Modern rail vehicles like multiple-unit, high-speed trains require regular and dependable maintenance to ensure the longest possible service life and minimize wear on thetrains.
Traditionally, qualified technicians who undergo special visual training performed these tasks, but this is a time-intensive process. To perform inspections, technicians climb up onto a train roof after the train and overhead line are grounded for safety precautions. This process is laborious, and the inspection engineers must cover a distance of 200 m.
Seeing a way to reduce the overall time and work involved in the process, PSI Technics (Urmitz, Germany; www.psi-technics.com/EN/index.php) developed an automated inspection system based on cameras and light section sensors (laser sensors) that automates grounding, diagnosis, tests, and inspections. Known as DA-MI-KA, the roof vision inspection system records damage to the roof structure of a rail vehicle as it passes by and sends the collected data directly to the system’s Inspect image analysis software, which is based on HALCON machine vision software from MVTec (Munich, Germany; www.mvtec.com).
PSI Technics’ system captures images of the rail vehicle from multiple angles.
System setup includes 20 GigE Vision monochrome cameras with 2.2 MPixel image sensors, 4 GigE Vision monochrome cameras with 5.1 MPixel image sensors, 2 GigE Vision light section sensors with 1,024-pixel profile resolution, and 2 GigE Vision light section sensors with 1,536 pixel-profile resolution.
Before the system is installed and commissioned, the feasibility of the roof-inspection is assessed on-site, identifying processes, workflows, and requirements. After selecting specific test components, appropriate diagnostic methods are determined.
Inspections include measuring the pantograph wearing strip, checking the surface of the roof, inspecting the pantograph, checking insulators, antennas, and screw connections, analyzing cables and conductor lines, as well as inspecting climate covers and any additional coverings.
In HALCON, this strip of abrasive metal is shown to have significant wear, and is thus unsafe for operation.
Side-mounted and overhead cameras capture images of the train surface as it passes by, and the information is sent via GigE cable to a Windows-based PC running HALCON. Relevant roof surface image information is selected and possible damage to the surface is detected and classified in subsequent processing steps. Classified defects are then marked as such and made available to train inspection personnel, making it possible to reliably detect and locate many different types of damage and defects on the roof structure including indentations, spalling, cracks, single fiber or strand breakage, deformation, displacement, loose bolt connections, contact burns, and missing components.

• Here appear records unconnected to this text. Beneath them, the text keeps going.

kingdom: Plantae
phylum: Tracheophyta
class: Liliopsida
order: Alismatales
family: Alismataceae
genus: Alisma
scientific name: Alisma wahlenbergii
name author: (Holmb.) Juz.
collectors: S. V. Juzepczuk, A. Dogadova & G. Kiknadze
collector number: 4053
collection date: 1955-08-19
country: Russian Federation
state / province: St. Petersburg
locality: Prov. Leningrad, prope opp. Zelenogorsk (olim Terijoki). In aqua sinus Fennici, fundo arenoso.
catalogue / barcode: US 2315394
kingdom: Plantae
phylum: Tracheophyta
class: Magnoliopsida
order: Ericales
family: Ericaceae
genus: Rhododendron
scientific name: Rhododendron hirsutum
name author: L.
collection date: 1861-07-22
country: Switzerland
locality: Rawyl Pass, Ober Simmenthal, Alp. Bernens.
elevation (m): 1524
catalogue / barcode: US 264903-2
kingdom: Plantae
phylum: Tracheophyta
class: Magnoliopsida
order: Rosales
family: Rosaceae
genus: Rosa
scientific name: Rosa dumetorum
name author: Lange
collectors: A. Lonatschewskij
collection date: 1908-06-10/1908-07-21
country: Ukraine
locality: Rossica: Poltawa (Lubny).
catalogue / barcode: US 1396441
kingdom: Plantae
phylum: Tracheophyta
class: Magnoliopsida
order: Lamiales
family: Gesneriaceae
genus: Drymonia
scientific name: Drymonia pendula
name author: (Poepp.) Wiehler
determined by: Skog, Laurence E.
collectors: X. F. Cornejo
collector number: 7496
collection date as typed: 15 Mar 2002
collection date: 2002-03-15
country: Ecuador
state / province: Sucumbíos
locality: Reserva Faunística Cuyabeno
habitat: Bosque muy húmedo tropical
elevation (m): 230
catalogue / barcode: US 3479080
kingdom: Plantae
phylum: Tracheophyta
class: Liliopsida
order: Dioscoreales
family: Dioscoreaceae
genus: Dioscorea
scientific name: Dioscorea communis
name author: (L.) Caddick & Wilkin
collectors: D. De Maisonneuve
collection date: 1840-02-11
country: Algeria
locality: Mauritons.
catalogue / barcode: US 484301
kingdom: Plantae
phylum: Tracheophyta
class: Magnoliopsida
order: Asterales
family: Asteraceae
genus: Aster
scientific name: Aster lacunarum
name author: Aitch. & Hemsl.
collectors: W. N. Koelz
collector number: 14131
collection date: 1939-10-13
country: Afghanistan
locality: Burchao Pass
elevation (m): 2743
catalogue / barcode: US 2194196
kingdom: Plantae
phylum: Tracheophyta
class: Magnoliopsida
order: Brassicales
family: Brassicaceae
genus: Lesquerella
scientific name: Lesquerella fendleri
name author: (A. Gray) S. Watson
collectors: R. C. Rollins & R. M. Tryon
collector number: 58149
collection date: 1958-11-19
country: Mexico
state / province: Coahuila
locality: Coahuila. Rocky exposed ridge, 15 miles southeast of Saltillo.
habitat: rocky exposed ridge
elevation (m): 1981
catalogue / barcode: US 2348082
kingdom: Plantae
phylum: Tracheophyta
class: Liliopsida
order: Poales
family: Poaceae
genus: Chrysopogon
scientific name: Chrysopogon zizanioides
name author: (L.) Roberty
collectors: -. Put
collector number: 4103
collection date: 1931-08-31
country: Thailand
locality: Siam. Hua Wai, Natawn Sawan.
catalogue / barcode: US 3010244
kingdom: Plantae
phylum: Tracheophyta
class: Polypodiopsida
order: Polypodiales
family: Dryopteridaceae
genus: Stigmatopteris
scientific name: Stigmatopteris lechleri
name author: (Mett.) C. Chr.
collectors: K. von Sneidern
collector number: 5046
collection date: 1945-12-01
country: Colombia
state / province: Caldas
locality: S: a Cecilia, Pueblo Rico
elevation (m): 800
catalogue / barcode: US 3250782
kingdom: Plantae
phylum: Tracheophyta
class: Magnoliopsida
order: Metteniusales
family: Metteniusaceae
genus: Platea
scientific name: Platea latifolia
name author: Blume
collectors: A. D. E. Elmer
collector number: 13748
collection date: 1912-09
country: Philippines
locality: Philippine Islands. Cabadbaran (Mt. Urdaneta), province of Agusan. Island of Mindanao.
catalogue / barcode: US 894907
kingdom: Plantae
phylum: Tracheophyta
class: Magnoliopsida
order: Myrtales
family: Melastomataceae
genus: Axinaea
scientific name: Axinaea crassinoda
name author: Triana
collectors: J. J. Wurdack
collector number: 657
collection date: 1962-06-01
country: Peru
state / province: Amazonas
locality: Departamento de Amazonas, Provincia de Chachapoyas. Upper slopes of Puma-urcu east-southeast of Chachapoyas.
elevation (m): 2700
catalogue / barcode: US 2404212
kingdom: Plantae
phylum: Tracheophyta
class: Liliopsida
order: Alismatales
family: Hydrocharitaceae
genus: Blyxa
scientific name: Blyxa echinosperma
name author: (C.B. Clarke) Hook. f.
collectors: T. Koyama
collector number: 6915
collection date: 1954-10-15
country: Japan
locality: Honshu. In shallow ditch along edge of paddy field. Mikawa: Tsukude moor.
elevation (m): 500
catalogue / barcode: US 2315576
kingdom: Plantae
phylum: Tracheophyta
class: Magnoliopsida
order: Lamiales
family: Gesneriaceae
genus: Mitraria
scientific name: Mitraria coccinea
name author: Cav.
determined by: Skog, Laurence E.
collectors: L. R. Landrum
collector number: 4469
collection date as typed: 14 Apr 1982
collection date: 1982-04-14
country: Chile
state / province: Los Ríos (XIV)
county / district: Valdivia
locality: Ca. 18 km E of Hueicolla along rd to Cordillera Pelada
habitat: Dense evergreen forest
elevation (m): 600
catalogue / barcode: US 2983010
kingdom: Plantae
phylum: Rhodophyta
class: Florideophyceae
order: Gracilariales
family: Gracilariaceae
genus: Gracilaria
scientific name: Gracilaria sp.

After the images have been processed and analyzed by software, the inspection results are delivered within 10 minutes and displayed via web interface. The system is trained to inspect each type of rail vehicle, and data identified by DA-MI-KA can be used for purposes including statistics generation, creeping wear and tear detection, train and location networking, and condition-based maintenance. Additionally, train inspection personnel can train the system on additional multiple-unit trains within a series and evaluate data to optimize the process.
A section of metal inspected by the system is shown to be unsafe and in need of repair.
“With the end-to-end machine vision system, the inspection time can be shortened from 1.5 hours to as little as 10 minutes, while also improving the quality and reliability of inspection measures, reducing rail service downtimes, and guaranteeing safe operation,” says Karl-Heinz Förderer, CEO, PSI Technics. “Additionally, with this system in place, there is no need for the train to take up space in the maintenance shop, since the inspection process can be carried out elsewhere.
He continues, “As a result, the railcar does not have to enter the shop and can remain in service throughout the inspection.”